Уразумев, что ему не шибко рады, Володарь старался держаться в тени и лишний раз не показываться королю на глаза. Впрочем, время, проведённое при угорском дворе, он потратил не зря. Переезжал вместе с королевской свитой из одного города в другой, наблюдал, как устроены каменные крепости, в каждой из которых сидит наместник-ишпан, во что одеты и чем оборужены воины-иобагионы, как вершит Ласло свой суд. Этот опыт, надеялся сын Ростислава, пригодится ему в будущем.
На короткое время он отъехал в Хорватию за серебром. С детских лет редко видевшийся с матерью, по сути, выросший без неё, равнодушно облобызал он Ланку, сухонькую чернявую женщину средних лет. Мать всё говорила, что ему и братьям пора жениться и что она непременно подыщет им, всем троим, добрых невест.
— В земле Угорской красавиц пруд пруди! — говаривала она. — Внуков от вас дождаться хочу. А вы всё бегаете, всё не успокоитесь никак! То Тмутаракань! То Владимир! То Перемышль! Такие же, яко и отец ваш был, неугомонный! Ускакал на сине море, да токмо смертушку там и обрёл!

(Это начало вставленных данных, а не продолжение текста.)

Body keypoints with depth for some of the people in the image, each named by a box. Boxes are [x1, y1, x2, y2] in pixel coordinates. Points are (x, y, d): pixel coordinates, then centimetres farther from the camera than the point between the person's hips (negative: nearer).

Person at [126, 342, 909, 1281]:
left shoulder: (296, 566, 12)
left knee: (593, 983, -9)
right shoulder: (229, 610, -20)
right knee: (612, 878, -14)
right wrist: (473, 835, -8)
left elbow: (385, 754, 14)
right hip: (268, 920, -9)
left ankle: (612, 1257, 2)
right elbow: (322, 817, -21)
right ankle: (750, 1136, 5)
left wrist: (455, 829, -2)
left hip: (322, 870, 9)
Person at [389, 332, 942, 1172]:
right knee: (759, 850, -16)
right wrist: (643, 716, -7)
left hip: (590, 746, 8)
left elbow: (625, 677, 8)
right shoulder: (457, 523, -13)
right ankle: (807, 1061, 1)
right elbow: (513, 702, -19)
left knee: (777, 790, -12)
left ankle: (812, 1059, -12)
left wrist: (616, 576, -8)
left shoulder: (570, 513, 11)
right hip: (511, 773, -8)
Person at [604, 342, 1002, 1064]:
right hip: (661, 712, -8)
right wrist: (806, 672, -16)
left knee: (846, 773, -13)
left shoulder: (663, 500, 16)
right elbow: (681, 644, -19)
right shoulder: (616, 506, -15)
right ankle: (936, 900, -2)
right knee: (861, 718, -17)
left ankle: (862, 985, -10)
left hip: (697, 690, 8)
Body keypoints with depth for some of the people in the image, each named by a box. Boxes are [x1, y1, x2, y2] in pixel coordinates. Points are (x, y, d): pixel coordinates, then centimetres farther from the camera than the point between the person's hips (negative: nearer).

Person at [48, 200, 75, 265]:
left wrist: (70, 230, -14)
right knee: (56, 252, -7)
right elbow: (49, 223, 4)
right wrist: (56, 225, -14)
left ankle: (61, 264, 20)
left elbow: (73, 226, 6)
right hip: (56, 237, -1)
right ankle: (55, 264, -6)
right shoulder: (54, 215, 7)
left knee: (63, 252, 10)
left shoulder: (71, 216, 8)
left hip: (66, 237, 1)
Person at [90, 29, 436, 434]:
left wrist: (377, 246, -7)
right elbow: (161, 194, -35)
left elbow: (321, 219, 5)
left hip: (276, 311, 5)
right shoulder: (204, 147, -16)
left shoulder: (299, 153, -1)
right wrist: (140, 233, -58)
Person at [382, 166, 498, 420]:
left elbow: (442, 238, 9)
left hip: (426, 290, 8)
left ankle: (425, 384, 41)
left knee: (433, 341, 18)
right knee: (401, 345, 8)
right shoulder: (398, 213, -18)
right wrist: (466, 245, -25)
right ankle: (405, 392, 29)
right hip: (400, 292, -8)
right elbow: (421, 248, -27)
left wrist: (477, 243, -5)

— Что ж мы, виноваты, коли Всеволод с Ярополком уделы нам не дают? Куда мы невест приведём? Где наше княжество, где волость наша? Катимся, стойно перекати-поле по степи! Надоело! Потому и приехал к тебе за серебром. Найму ратников, отвоюю себе стол, — мрачно и довольно резко отвечал ей Володарь.
Смотрел он на сводчатые залы королевского замка в Аграме[175], на вялотекущую Саву, извивы которой чем-то напоминали родной буйный Сан, на рощи дубовые, простирающиеся вокруг города.